Local actress and singer Karen Errington died this morning after a several-month battle with breast cancer, The Kansas City Star's Robert Trussell reported. Errington was 49.
Trussell does a better job than I can of recapping Errington's theater career, in which she worked for just about every company in town (the Unicorn, the American Heartland, the New Theatre, Kansas City Actors Theatre and the Heart of America Shakespeare Festival).
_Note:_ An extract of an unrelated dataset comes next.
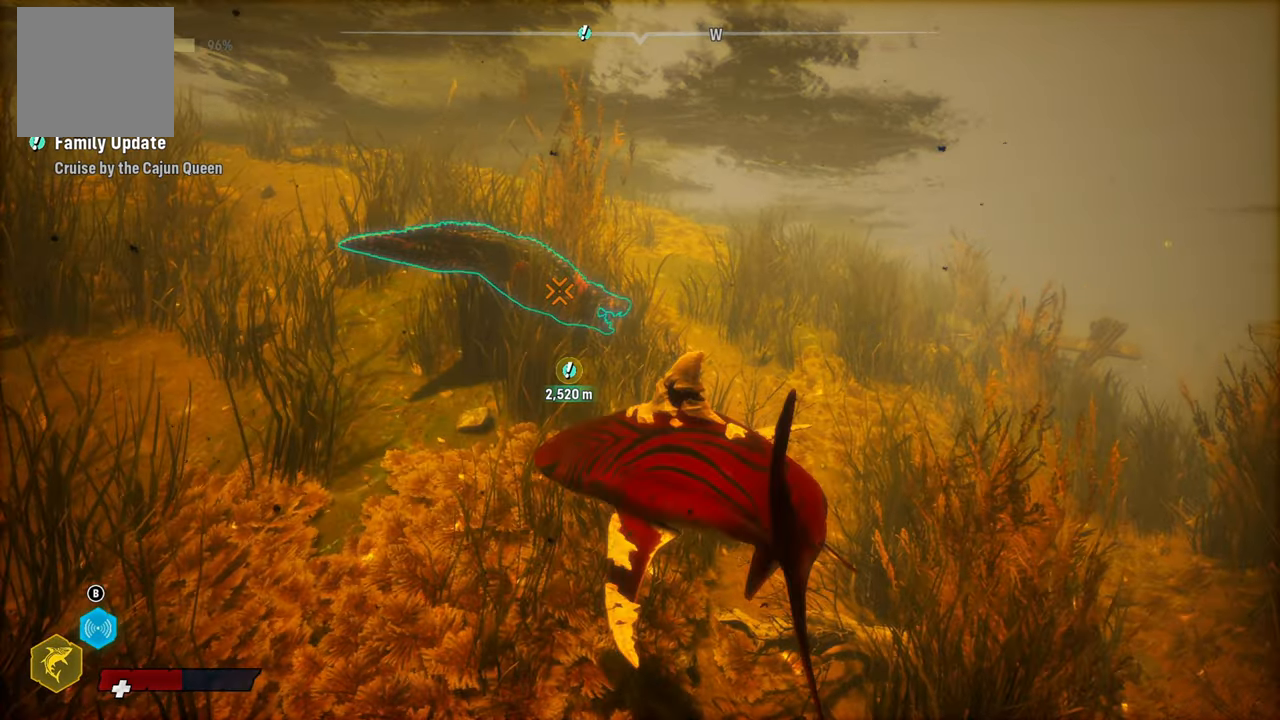
{"buttons": [], "left_stick": "right", "right_stick": "center", "events": [[140, "left_stick", "center"], [260, "left_stick", "down-right"], [400, "left_stick", "right"]]}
The Pitch has given Errington at least two Best Of awards, including Best Supporting Actress in 2001 and Best Performance in a Musical in 2007. Here's what we wrote about her in 2007:
She has enchanted the Paul Harvey set at Quality Hill Playhouse for
years now, but Karen Errington's charms are too rarely paraded before
the rest of us. With her ace comic timing, her broad and buoyant voice
and a bottomless bag of expressive glances, Errington makes each
performance like one of those cardboard cornucopias that elementary
school teachers tape up: The bounty just spills from it. Playing an
agoraphobic trailer bride whose husband has been cheating, she brought
an emotional heft that kept the Unicorn's light The Great American
Trailer Park Musical from drifting into pure silliness. Her finest
moment was her biggest, not because she needs to belt to win us but
because she knows that singers have to build to the belting. Singing
"Flushed Down the Pipes," she started out teensy and hurt but wound up
swallowing the universe.
Errington's death comes just days after her friends held a benefit show for her called "Everybody's Girl." Trussell reported that the event raised nearly $23,000 that will help Errington's husband, David Fritts, and son, Jack Fritts, pay for medical expenses.
Errington's memorial service is scheduled for 1 p.m. Friday at the Heartland Community Church, 12175 South Strang Line Road, Olathe.